#### [PROBLEMA A RESOLVER]
Prolongue o editorial sobre a escola pública e a cidadania a partir do ponto em que o texto termina.

━━ TEXTO FORNECIDO ━━

Editorial
A escola pública e a valorização da cidadania
A escola pública é,
talvez, a maior conquista educacional da sociedade portuguesa das
últimas três décadas. Uma escola democrática, inclusiva, de todos e
para todos, que valorize a cidadania, a aprendizagem, a formação e
a educação de crianças e jovens, não pode ser mais um dos mitos
elaborados no seio das ciências da educação.
Antes, é uma realidade que se tem vindo a construir
dia a dia, com muito esforço e sacrifício de toda a comunidade
educativa, porque é um princípio por que vale a pena lutar, já que
fortalece a democracia e a construção de um mundo com mais harmonia
e mais respeito pela natureza e pela pessoa humana.
Os professores estão de parabéns. Com a defesa da
escola pública têm dado, mais do que ninguém, um contributo
inigualável para o atenuar das desigualdades sociais e para a
futura construção de um Portugal, também ele menos desigual.
Não estranha, pois, que em momentos de fortes emoções,
os profissionais do ensino com mais consciência social e cultural
vejam os perigos que espreitam a esta escola democrática, erguida
sobre a estrutura de um ensino elitista que o Portugal do após 25
de Abril herdou da ditadura.

━━━
━━ DADOS APRESENTADOS ━━

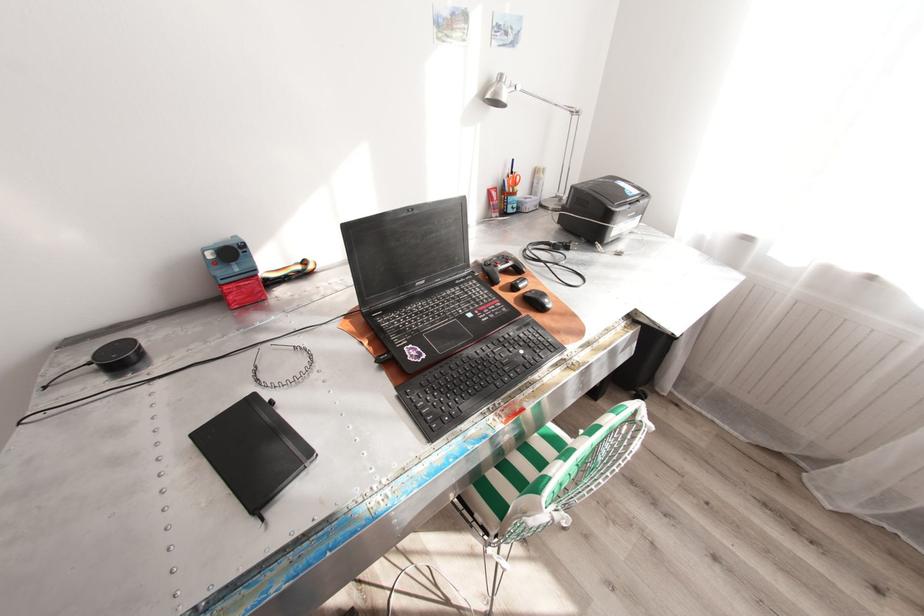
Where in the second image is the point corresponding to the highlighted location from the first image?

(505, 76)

━━━

#### [RESPOSTA ESPERADA]
Porém, o então ainda sonho de pensar uma escola que
promovesse a igualdade de oportunidades e atenuasse as
desigualdades sociais viria a revelar-se como uma das grandes
motivações para a acção das últimas décadas do século XX.
Conseguiu-se ainda pouco? Estamos a trabalhar para
resultados que apenas serão visíveis daqui a duas ou três gerações?
As políticas educativas, por vezes, colocam no caminho obstáculos
que atrasam esses objectivos?
É verdade. Todavia, isso não invalida que, mesmo os
mais cépticos, não reconheçam que as democracias europeias estão
longe de poder inventar uma outra instituição pública capaz
corresponder, com tanta eficácia, às demandas sociais, quanto o faz
ainda hoje a escola pública de massas. Mesmo sabendo-se que há
sempre novas variáveis que colocam imprevistos desafios à
concretização dessa mesma escola pública, como o são o aumento da
violência nas escolas e generalização do bullying (sobretudo o mais
sagaz e traiçoeiro, que é o que utiliza a internet e as SMS), o
abandono e o insucesso escolar, a reprodução das desigualdades
dentro da comunidade educativa, a incapacidade de manter currículos
que valorizem para a vida, a erosão das competências profissionais
dos docentes, acompanhada pela perda de estatuto remuneratório e
social.
Todos sabemos, ou julgamos saber, como deve ser e o
que deve ter uma escola pública que promova a aprendizagem efectiva
dos seus aprendentes e o bem-estar e a profissionalidade dos seus
formadores.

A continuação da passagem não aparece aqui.